***** The input

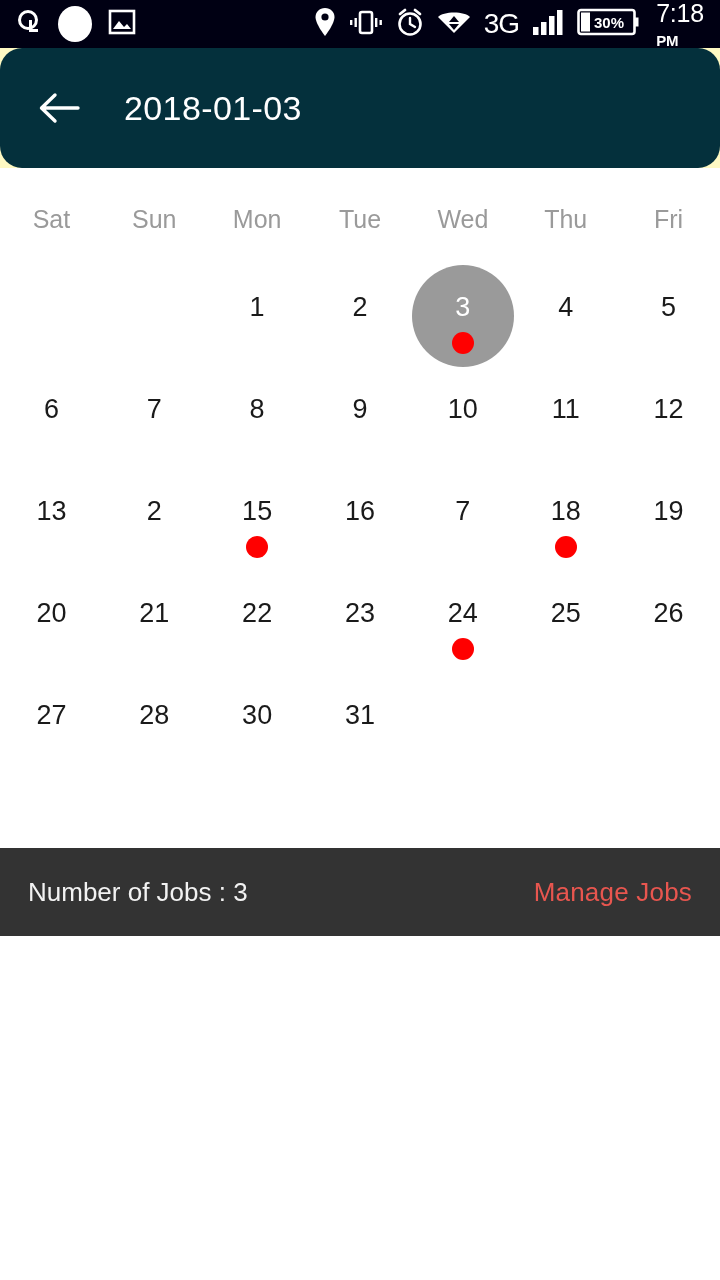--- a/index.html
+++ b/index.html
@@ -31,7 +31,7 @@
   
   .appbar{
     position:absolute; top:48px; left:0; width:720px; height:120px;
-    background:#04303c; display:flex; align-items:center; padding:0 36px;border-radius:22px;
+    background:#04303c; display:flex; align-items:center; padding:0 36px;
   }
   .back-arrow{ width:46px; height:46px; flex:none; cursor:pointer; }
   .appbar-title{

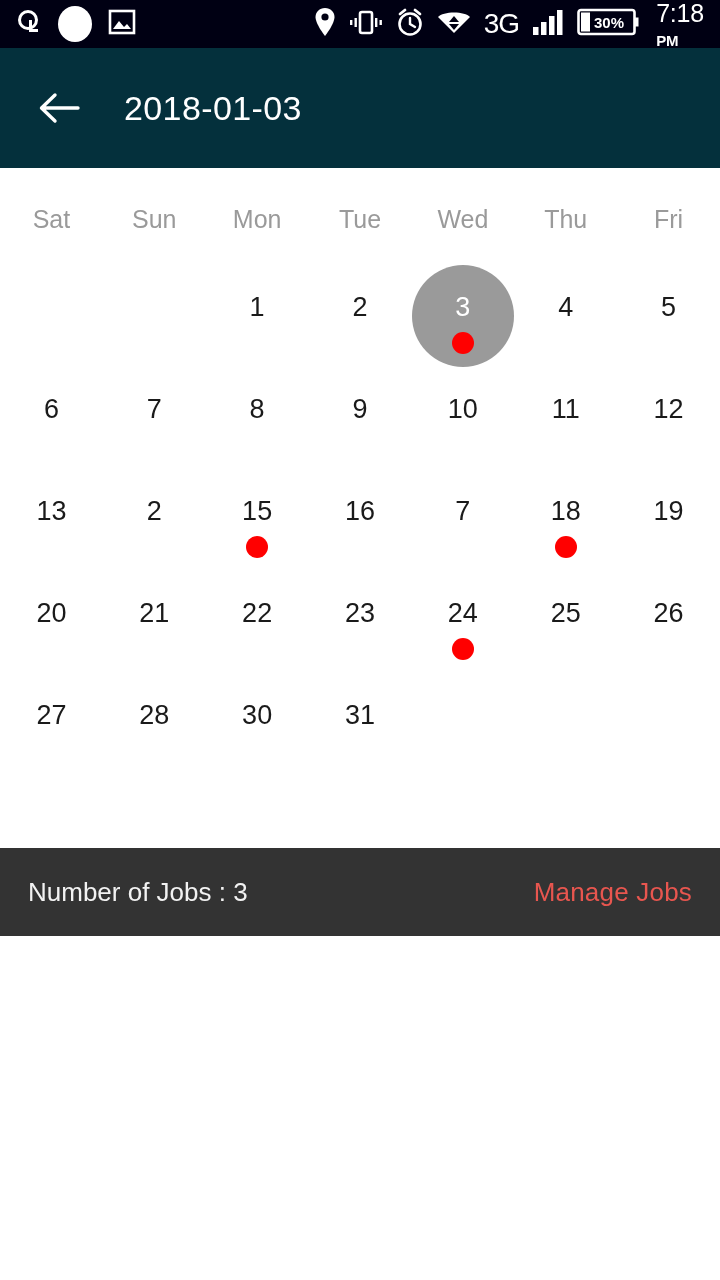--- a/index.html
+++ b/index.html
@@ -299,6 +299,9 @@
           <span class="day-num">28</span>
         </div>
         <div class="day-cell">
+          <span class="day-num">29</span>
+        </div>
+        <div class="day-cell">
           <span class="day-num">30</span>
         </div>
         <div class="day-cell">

**********

Exercise aim> Where does "flex" appear in the records above? Copy each line that holds it.

Exercise result>
-    background:#04303c; display:flex; align-items:center; padding:0 36px;border-radius:22px;
+    background:#04303c; display:flex; align-items:center; padding:0 36px;
   .back-arrow{ width:46px; height:46px; flex:none; cursor:pointer; }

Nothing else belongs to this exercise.